Ho conosciuto Mattia Feltri ed altri giornalisti scrivendo le mie idee sulla giustizia, sul mio mondo frequentato da oltre quarant’anni, la mia intera vita. Al netto dell’eccesso di amicizia di cui Mattia, per generosità, si macchia sul suo Buongiorno di oggi c’è un fatto da sottolineare: la grande stampa si è resa conto dell’ennesima stortura e devianza mediatico giudiziaria grazie a due piccoli giornali di opinione come Linkiesta e il Foglio che hanno segnalato la violazione del segreto istruttorio in atto a Perugia.
Ieri pare se ne sia accorto anche il procuratore capo Cantone che ha addirittura minacciato una inedita «sospensione» delle indagini e l’apertura di un fascicolo per il reato di cui all’articolo 326 del codice penale (la violazione del segreto).
Oggi uno dei più prestigiosi cronisti giudiziari, Giovanni Bianconi del Corriere della Sera, si è affrettato a precisare che in realtà «alcune» delle intercettazioni erano state riprodotte nel testo di un decreto di perquisizione emesso dalla procura umbra e ciò a suo parere escluderebbe la violazione del segreto d’indagine.
Stranamente, a oggi, nessun giornale o blog proto-giustizialista ha ancora pubblicato il prezioso documento, come si è soliti fare ad esempio con le ordinanze di custodia cautelare dove obbligatoriamente la legge impone vengano riportate per esteso le intercettazioni che costituiscano prova a carico dell’indagato arrestato e che un giudice ha già valutato nella loro rilevanza.

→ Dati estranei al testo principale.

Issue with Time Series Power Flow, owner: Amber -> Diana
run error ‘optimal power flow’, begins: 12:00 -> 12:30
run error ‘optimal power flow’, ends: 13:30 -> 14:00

Nell’attesa di verificare perché mai in un semplice decreto di perquisizione che serve al pubblico ministero a cercare le prove si siano rese pubbliche altri delicati elementi come le intercettazioni riservate ancora da sottoporre al vaglio del giudice, due semplici osservazioni che mi pare smentiscano la versione ufficiale.

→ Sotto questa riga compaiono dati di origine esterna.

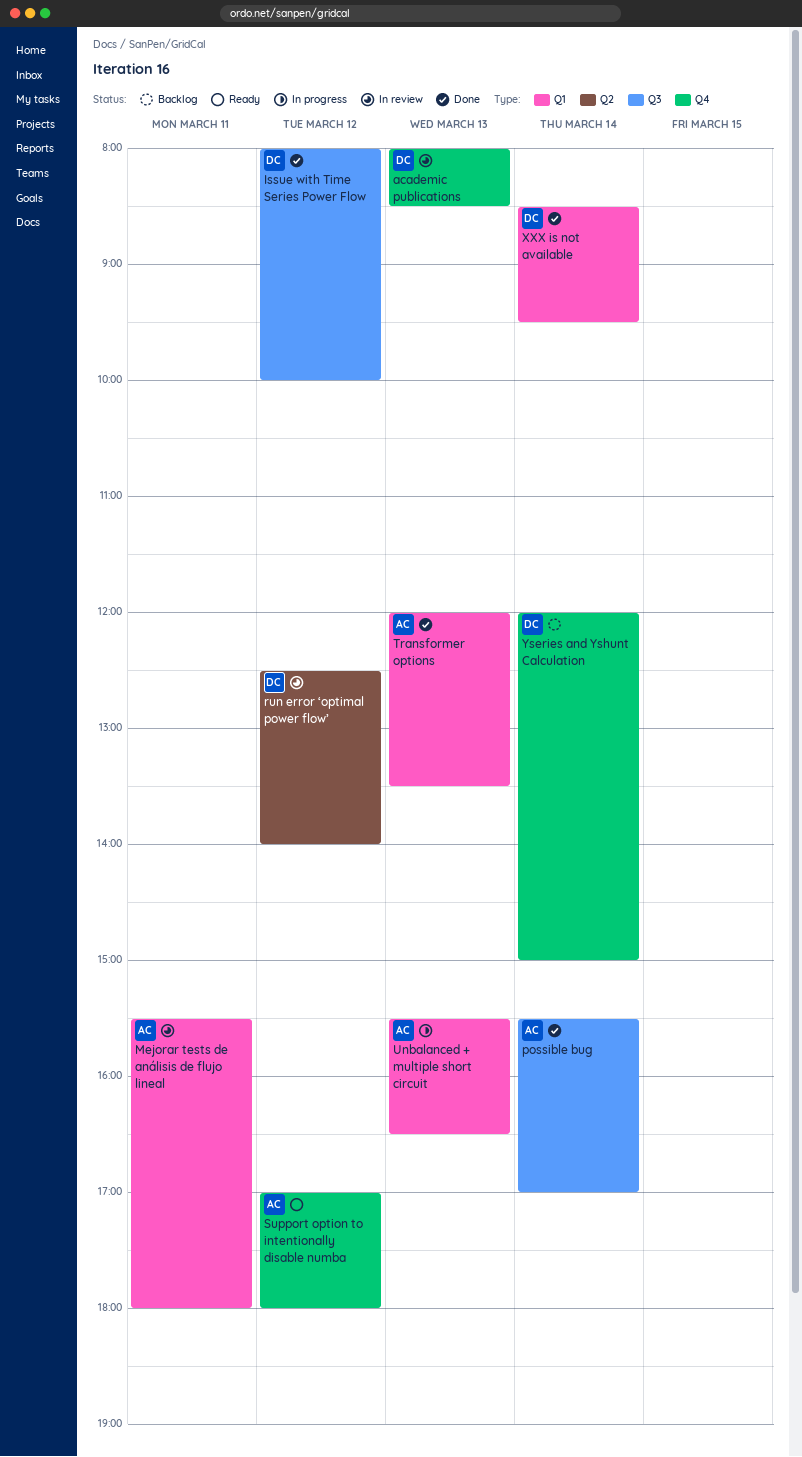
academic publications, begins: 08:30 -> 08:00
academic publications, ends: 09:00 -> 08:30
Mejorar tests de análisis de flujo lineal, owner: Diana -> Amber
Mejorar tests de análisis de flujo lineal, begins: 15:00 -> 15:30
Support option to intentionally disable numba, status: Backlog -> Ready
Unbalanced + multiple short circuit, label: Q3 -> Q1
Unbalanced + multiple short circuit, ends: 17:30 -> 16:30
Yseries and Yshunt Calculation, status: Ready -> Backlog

Innanzitutto, nuove conversazioni vengono ancora quotidianamente pubblicate e già questo basterebbe.
Ma c’è un altro e non indifferente particolare: la nuova legge sulle intercettazioni espressamente stabilisce che il segreto d’indagine cessi solo quando le prove da utilizzare siano acquisite al fascicolo del pm che diviene accessibile solo quando terminate le indagini viene depositato per i difensori.
Se ciò non bastasse l’articolo 114 del codice di procedura vieta «la pubblicazione, anche parziale o per riassunto, con il mezzo della stampa o con altro mezzo di diffusione, degli atti coperti dal segreto o anche solo del loro contenuto…» nonché «la pubblicazione, anche parziale, degli atti non più coperti dal segreto fino a che non siano concluse le indagini preliminari ovvero fino al termine dell’udienza preliminare», fatta eccezione per l’ordinanza con cui si applica una misura cautelare.
Dunque, se anche fosse vero che le intercettazioni riportate sulla stampa fossero contenute in un atto di perquisizione di esse non è possibile la pubblicazione perché costituisce reato. Sia per i giornalisti che pubblicano la notizia ma soprattutto per il Pubblico Ufficiale che ha passato l’atto giudiziario, posto che è difficile pensare che i due soli indagati a oggi avessero voglia di mettere in piazza i loro supposti magheggi con conseguente sputtanamento.
Sono storie vecchie cui non crediamo più, cari amici complici più o meno consapevoli del peggior giustizialismo d’inchiesta.
La tesi minimalista del Corriere della Sera è una pezza peggiore del buco che vorrebbe tappare e non sposta di una virgola la gravità del problema per chiunque, anche anti-juventino, abbia a cuore lo Stato di diritto.